Deconstructing Marty
There seems to be a bit of a backlash against Wellington "outsider artist" Martin Thompson, in reaction to Tuesday's somewhat excitable Dominion Post article about his work being "picked up" by the American Folk Art Museum. Today's edition has a featured letter from Andrew P Wood of Christchurch (the same one who reviews art for the Listener, perhaps?) saying that Thompson "exhibits no more creative expression or interpretation in filling in squares of graph paper than a computer does generating a knitting pattern. His patterns are generated by simple logic within constraints artificially imposed by the grid on the paper". Couldn't the same be said of some work by Frank Stella or Bridget Reilly?

There's no clear answer, but it does seem that when the mathematically-minded turn to art, they are rarely taken seriously by the art establishment. Perhaps algorithmic artist John Maeda is an exception, but probably only within a particular community of Wired-reading "cyber artists". And even M. C. Escher, despite his investigations of conceptually fashionable ideas such as representation, relativity and non-Euclidean space, is usually referred to as an "illustrator" or "draughtsman" rather than an artist.
So why is Thompson's work attracting more attention? Biography probably comes into it: art consumers love the idea of the artist as outsider, visionary or "holy fool"; an obsessive recluse shuffling through the streets rather than an art-school careerist. A Baxteresque beard doesn't hurt, and the sentimental public fascination with "savants" adds another layer of interest. We still love the idea of the hand-made individual art work with it's "aura" of authenticity, and Thompson's work always bears the traces of painstaking colouring-in, sellotaped edits and the stains of the street. Finally, there's a mystique about Thompson's origins: is he autistic or a genius (or both)? Is he (as Che suggested) an acid-ravaged hippie who "fried his frontal lobe in Alice Springs" back in the bohemian 70s?

But then, I would say that, having had the foresight to buy one when they were still going for $200!
5 Comments:
I hope you remember who your friends are when you sell it on eBay... :)
Oh, Tom, you've trumped me again. ;) Well done on your prescient purchase; was it from that show at Idiom all those years ago? I plumped for an Aranga "Sunshine" Collier piece; he has subsequently disappeared.
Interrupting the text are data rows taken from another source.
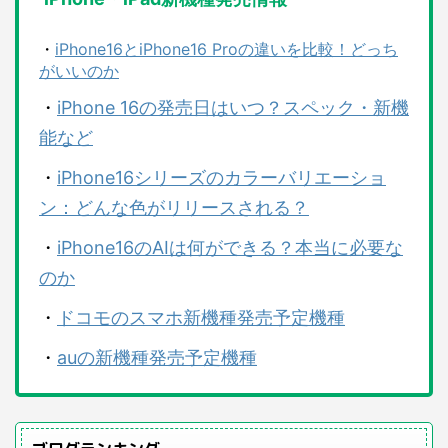
・
iPhone16とiPhone16 Proの違いを比較！どっち
がいいのか
・
iPhone 16の発売日はいつ？スペック・新機
能など
・
iPhone16シリーズのカラーバリエーショ
ン：どんな色がリリースされる？
・
iPhone16のAIは何ができる？本当に必要な
のか
・
ドコモのスマホ新機種発売予定機種
・
auの新機種発売予定機種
I agree with you; Thompson's work is normally much more interesting than the example pictured in the DomPost story. If he's not autistic, he exhibits the same kind of preternatural mathmatic ability (actually patterns and rules); I've watched him work on a piece for some time, developing it perfectly and without reference to any text or formulae - presumably they are in his head.
Andrew Wood is an idiot; the work is clearly more interesting than a computer printout. As you mention, often it's the glitches, the edits, the mistakes which give the works their engaging qualities. Basically I think the part of the art "establishment" he belongs to will always kick against the pricks of an idea that art can be something other than ironic social commentary or expressionism. And your comparison with Bridget Reilly is a very apt one.
Oh, and can we have a fight with your mate Hayden, who doesn't seem to hold to the same definition of fractal as you and I.
Oh, and the Siepinski-ish one is more interesting to me now that I've spotted the similarities; by "[filling] the lacunae in his version with inverted versions of the pattern" isn't he turning it into a super-fractal, or something?
I would've done the same thing, btw; the "holes" (lacunae) in the 2D Sierpinski carpet bug me.
I saw this show at the Museum of Folk Art when it was running, and I found Thompson's work very interesting (and lovely). The museum chose to display it in acrylic cases so you could see both sides of the work, and the effort that Thompson went to in fixing little errors in his methodical work.
Also worth noting is that the show was about obsessive eccentrics -- most of the works shown were huge, detailed, and took years to create. I don't remember if the DomPost story mentioned this. I did find their story strangely dismissive.